Lots of old classic cars on this piece of property, wouldn't mind walking through and taking a look.  More here.



> Fifty miles north of Atlanta, a 34-acre compound houses one of the  largest car collections in the world. But this collection doesn’t have  polished Ferraris or Porsches under shining lights. There are no  immaculate Mercedes or Bentleys proudly displayed behind velvet ropes. A  rusty sign out front of the site reads “_The world’s oldest junkyard jungle, here 80 years_.”
> 
> Most of this collection is unsalvageable midcentury American steel,  and it lays strewn about a forested property in rural Georgia. Over  4,500 cars – most of which are model year 1972 or older – belong to a  man who spent his life saving some of America’s classic cars from the  crusher. _Sometimes-Interesting_ teams up with a fellow blogger to explore the what and why behind _Old Car City U.S.A.
> _
> ...


----------



## Meanderer (Sep 30, 2017)

....follow the signs..."Park Your Carcass:!


----------



## Aunt Bea (Oct 1, 2017)

Reminds me of the back lot on my grandmothers farm, when we were little we pretended to drive in junk cars just like those, LOL!!!


----------



## Meanderer (Oct 1, 2017)

The Stagnant Motor Pool


----------



## Pappy (Oct 1, 2017)

Many a great looking car started this way.


----------



## Don M. (Oct 1, 2017)

I like to watch these "car restoration" shows on TV.  It really takes some skill to turn a junker into a "like new" Classic....and 10's of thousands of dollars....but there is a huge market for those old cars that had some Personality.  40+ years ago, a person could identify a car at a glance....today, one has to look at the nameplate to tell if its a Chevy or a Cadillac. 

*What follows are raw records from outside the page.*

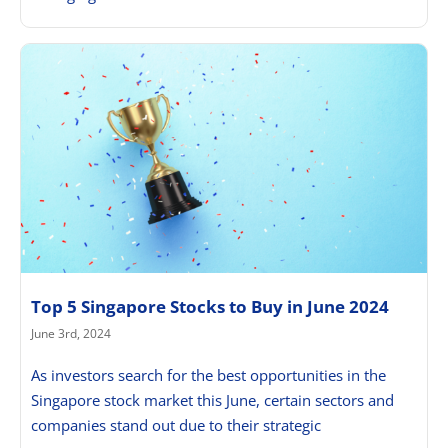
Top 5 Singapore Stocks to Buy in June 2024
June 3rd, 2024
As investors search for the best opportunities in the
Singapore stock market this June, certain sectors and
companies stand out due to their strategic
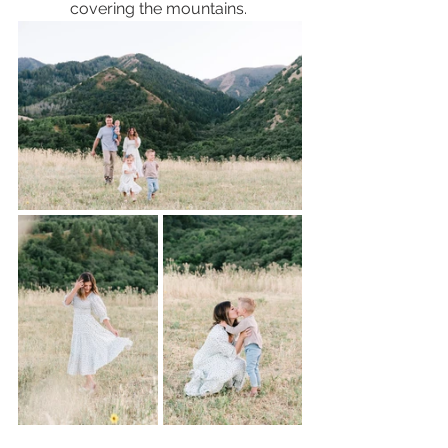
covering the mountains. 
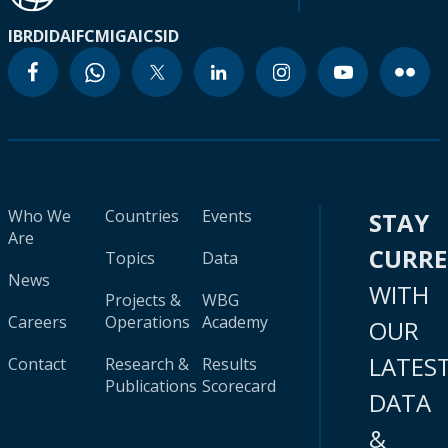
IBRD
IDA
IFC
MIGA
ICSID
Who We
Countries
Events
STAY
Are
CURR
Topics
Data
News
WITH
Projects &
WBG
Careers
Operations
Academy
OUR
LATES
Contact
Research &
Results
Publications
Scorecard
DATA
&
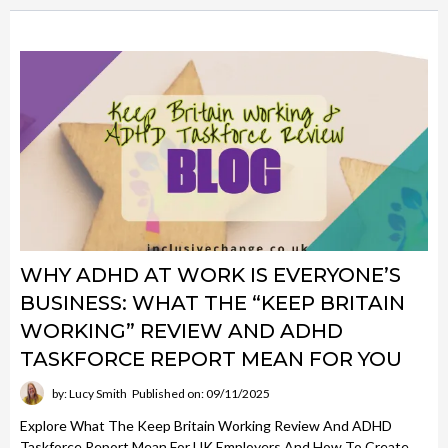
WHY ADHD AT WORK IS EVERYONE’S
BUSINESS: WHAT THE “KEEP BRITAIN
WORKING” REVIEW AND ADHD
TASKFORCE REPORT MEAN FOR YOU
by: Lucy Smith
Published on: 09/11/2025
Explore What The Keep Britain Working Review And ADHD
Taskforce Report Mean For UK Employers And How To Create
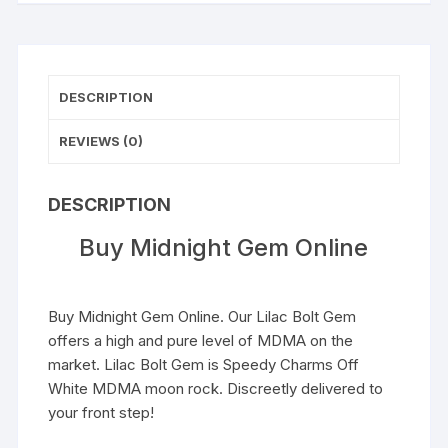
DESCRIPTION
REVIEWS (0)
DESCRIPTION
Buy Midnight Gem Online
Buy Midnight Gem Online. Our Lilac Bolt Gem
offers a high and pure level of
MDMA
on the
market. Lilac Bolt Gem is Speedy Charms Off
White MDMA moon rock. Discreetly delivered to
your front step!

A fully loaded 1955 Chevy Bel Air sold for about $2500 new....one of those fully restored, today, can bring well over $100,000 at a classic car auction.


----------



## IKE (Oct 1, 2017)

I agree Don, the 55' Bel Air is a real classic.


----------



## Don M. (Oct 1, 2017)

If I were filthy rich, I would look for a 1957 Ford Thunderbird 3 window coupe, and have a frame off restoration done.  Of all the beautiful cars made in that era, the '57 Bird is probably my favorite.  

https://classiccars.com/listings/vi...d-for-sale-in-westfield-new-jersey-07090-1942


----------